Je me souviens que des internautes avaient émis des réserves quand P.K. Subban avait accepté un ronflant contrat de huit ans. Certains ne croyaient pas pour autant qu'il soit un membre du Canadien jusqu'à la fin de sa carrière.

On prétendait que Subban ne laisserait pas filer la première occasion de sa carrière, à 33 ans, de tester sa valeur sur le marché. Le Canadien pourrait alors difficilement se lancer dans une très coûteuse surenchère pour le garder à son service, croyait-on.

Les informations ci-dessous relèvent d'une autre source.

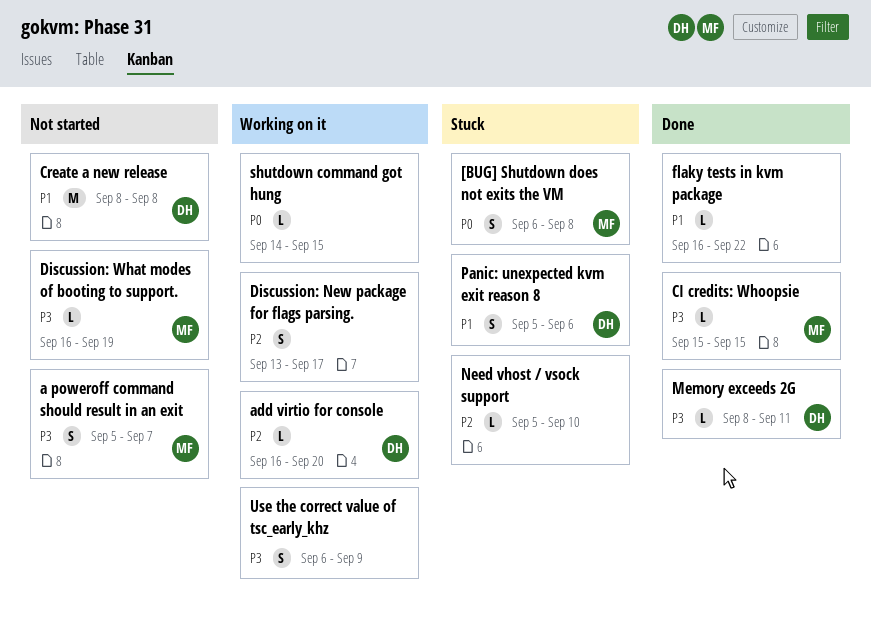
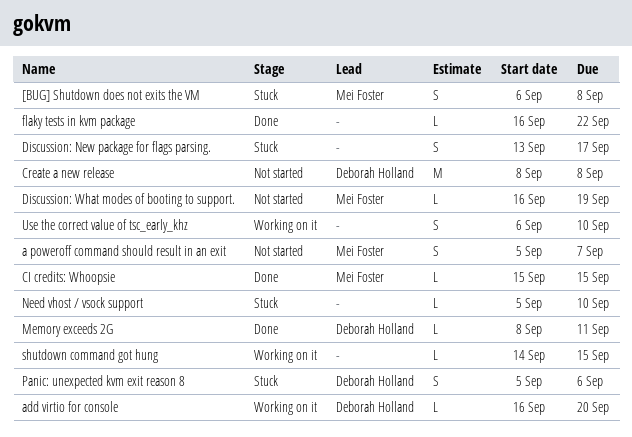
Discussion: New package for flags parsing., status: Working on it -> Stuck
Use the correct value of tsc_early_khz, due: Sep 9 -> Sep 10

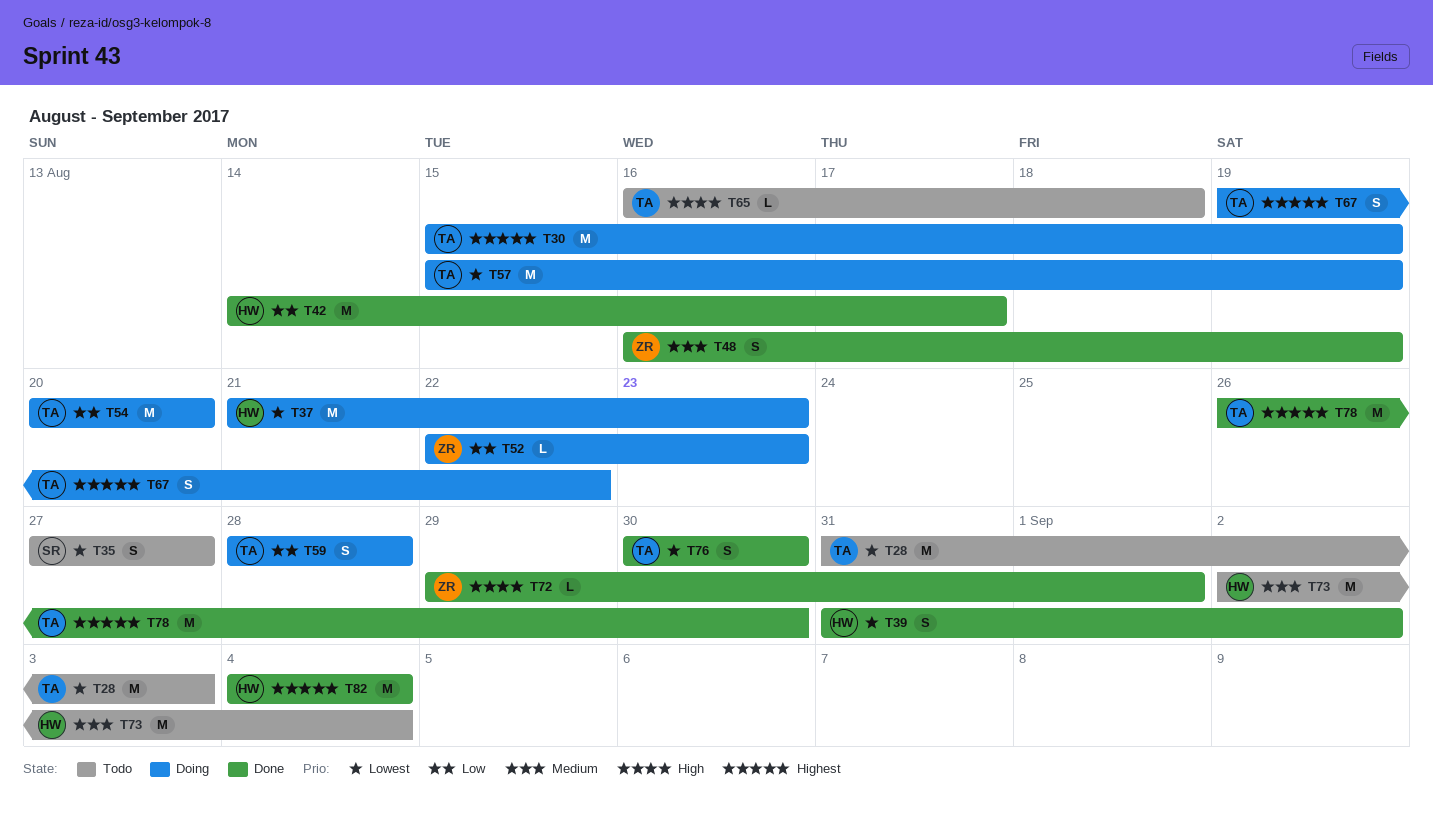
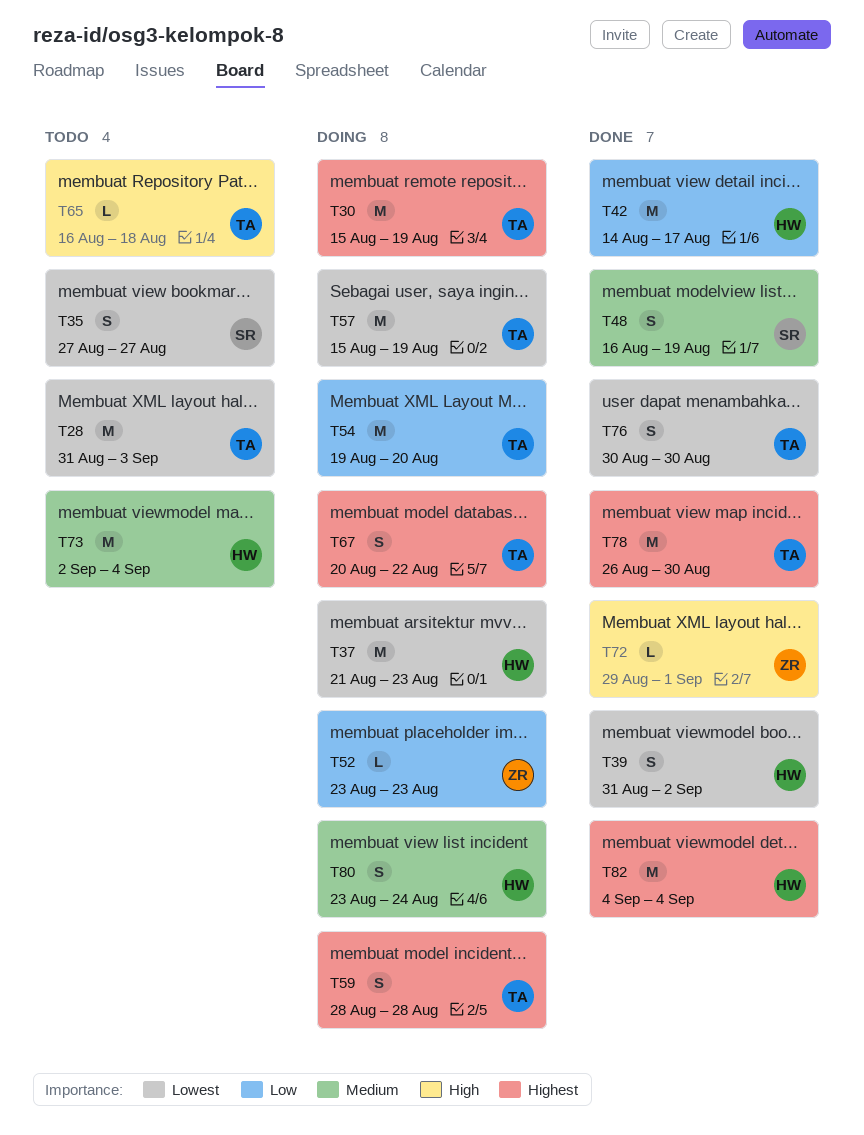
T48, owner: ZR -> SR
T52, start: Aug 22 -> Aug 23
T54, start: Aug 20 -> Aug 19
T59, priority: Low -> Highest
T67, start: Aug 19 -> Aug 20
T80: none -> present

C'est un scénario toujours possible. Qui sait ce que Subban aura en tête à l'expiration de cette entente fabuleuse? Il peut se passer tellement de choses d'ici là. Le Canadien pourrait tomber entre les mains d'un nouveau propriétaire moins entiché de son riche défenseur (l'équipe n'en est-elle pas à son troisième propriétaire depuis 15 ans?). Si jamais l'équipe ne gagnait plus, Subban serait-il toujours aussi heureux à Montréal? S'entendra-t-il aussi bien avec le prochain entraîneur?

Pour l'instant, on apprécie son étonnante profession de foi envers les Montréalais et le Canadien. L'engagement qu'il vient de prendre, c'est du solide. On ne promet pas d'investir 10 millions de dollars en sept ans dans un hôpital pour enfant pour quitter la ville durant la huitième année. À titre de membre du conseil d'administration de la Fondation de l'hôpital de Montréal pour enfants, il va s'assurer que son argent serve à la cause qui lui tient à coeur. Il ne sera pas silencieux durant les assemblées du C.A.. Et vous pouvez parier qu'on portera beaucoup d'attention à ses opinions. Bref, c'est son intention d'exercer un impact à Montréal pendant très très longtemps.

Par ailleurs, le Canadien a aussi un jeune capitaine qui a compris que parler la langue de sa ville d'adoption peut s'avérer un atout pour lui. Max Pacioretty n'est pas uniquement un athlète courageux dont le seuil de la douleur est très élevé. Il a de la classe, du panache. C'est un attaquant qui va à la guerre, peu importe les blessures, et ses coéquipiers le respectent pour ça.

Subban et lui ont beaucoup mûri depuis deux ans. Le premier était un cheval fou à son arrivée à Montréal. Il n'était pas reposant pour son entraîneur et ses coéquipiers. La discipline n'était pas son point fort. Le second, qui ne faisait pas bon ménage avec l'entraîneur, est maintenant son allié. Le grand Américain est un leader sur lequel Michel Therrien peut vraiment compter.

Je ne sais pas à quel point Marc Bergevin porte une attention à un détail comme celui-là, mais les joueurs qu'il greffe à son organigramme sont généralement de bonnes personnes, disciplinées et agréables à côtoyer. Des athlètes qu'on sent soucieux de préserver l'image de l'organisation.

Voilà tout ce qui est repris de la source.